Task instructions: Please return every line of the entries below word for word, leaving out the pictures.
============================================================
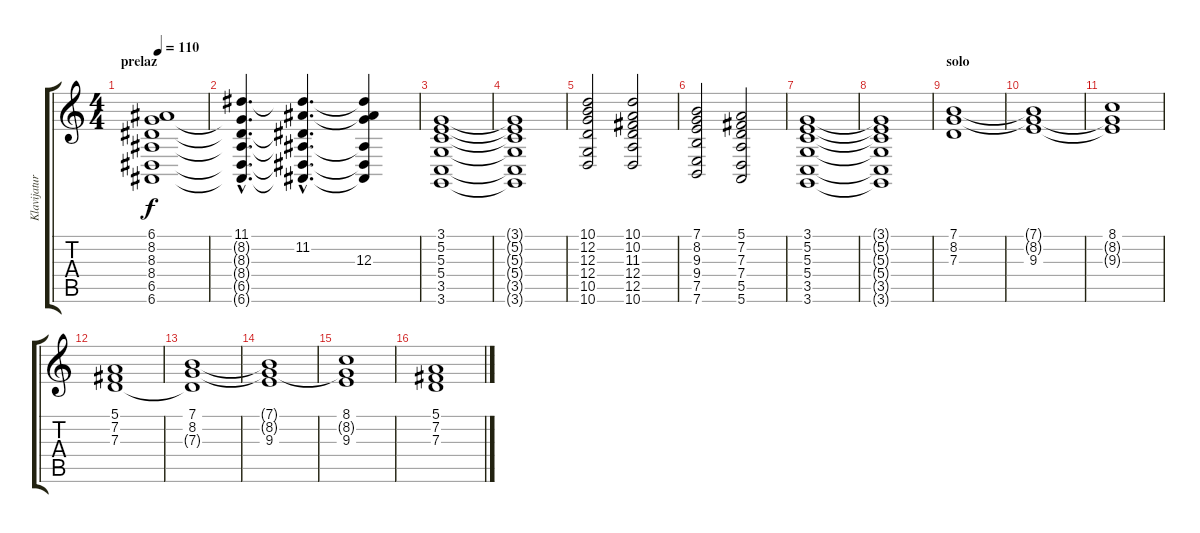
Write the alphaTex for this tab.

\track ("Klavijature 1" "Klavijatur") {instrument pad8sweep}
\staff {score tabs}
\tuning (E4 B3 G3 D3 A2 E2) {hide}
\ts (4 4)
\section ("" "prelaz")
\tempo 110
\clef g2
\ks c
(6.1 8.2 8.3 8.4 6.5 6.6).1{dy f} |
(11.1{hac} 8.2{hac t} 8.3{hac t} 8.4{hac t} 6.5{hac t} 6.6{hac t}).4{d} (11.1{hac t} 11.2{hac} 8.3{hac t} 8.4{hac t} 6.5{hac t} 6.6{hac t}).4{d} (11.1{t} 11.2{t} 12.3 8.4{t} 6.5{t} 6.6{t}).4 |
(3.1 5.2 5.3 5.4 3.5 3.6).1 |
(3.1{t} 5.2{t} 5.3{t} 5.4{t} 3.5{t} 3.6{t}).1 |
(10.1 12.2 12.3 12.4 10.5 10.6).2 (10.1 10.2 11.3 12.4 12.5 10.6).2 |
(7.1 8.2 9.3 9.4 7.5 7.6).2 (5.1 7.2 7.3 7.4 5.5 5.6).2 |
(3.1 5.2 5.3 5.4 3.5 3.6).1 |
(3.1{t} 5.2{t} 5.3{t} 5.4{t} 3.5{t} 3.6{t}).1 |
\section ("" "solo")
(7.1 8.2 7.3).1{volume 8 instrument stringensemble1} |
(7.1{t} 8.2{t} 9.3).1 |
(8.1 8.2{t} 9.3{t}).1 |
(5.1 7.2 7.3).1 |
(7.1 8.2 7.3{t}).1 |
(7.1{t} 8.2{t} 9.3).1 |
(8.1 8.2{t} 9.3).1 |
(5.1 7.2 7.3).1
============================================================
Response to the exercise:
Write the alphaTex for this tab.

\track ("Klavijature 1" "Klavijatur") {instrument pad8sweep}
\staff {score tabs}
\tuning (E4 B3 G3 D3 A2 E2) {hide}
\ts (4 4)
\section ("" "prelaz")
\tempo 110
\clef g2
\ks c
(6.1 8.2 8.3 8.4 6.5 6.6).1{dy f} |
(11.1{hac} 8.2{hac t} 8.3{hac t} 8.4{hac t} 6.5{hac t} 6.6{hac t}).4{d} (11.1{hac t} 11.2{hac} 8.3{hac t} 8.4{hac t} 6.5{hac t} 6.6{hac t}).4{d} (11.1{t} 11.2{t} 12.3 8.4{t} 6.5{t} 6.6{t}).4 |
(3.1 5.2 5.3 5.4 3.5 3.6).1 |
(3.1{t} 5.2{t} 5.3{t} 5.4{t} 3.5{t} 3.6{t}).1 |
(10.1 12.2 12.3 12.4 10.5 10.6).2 (10.1 10.2 11.3 12.4 12.5 10.6).2 |
(7.1 8.2 9.3 9.4 7.5 7.6).2 (5.1 7.2 7.3 7.4 5.5 5.6).2 |
(3.1 5.2 5.3 5.4 3.5 3.6).1 |
(3.1{t} 5.2{t} 5.3{t} 5.4{t} 3.5{t} 3.6{t}).1 |
\section ("" "solo")
(7.1 8.2 7.3).1{volume 8 instrument stringensemble1} |
(7.1{t} 8.2{t} 9.3).1 |
(8.1 8.2{t} 9.3{t}).1 |
(5.1 7.2 7.3).1 |
(7.1 8.2 7.3{t}).1 |
(7.1{t} 8.2{t} 9.3).1 |
(8.1 8.2{t} 9.3).1 |
(5.1 7.2 7.3).1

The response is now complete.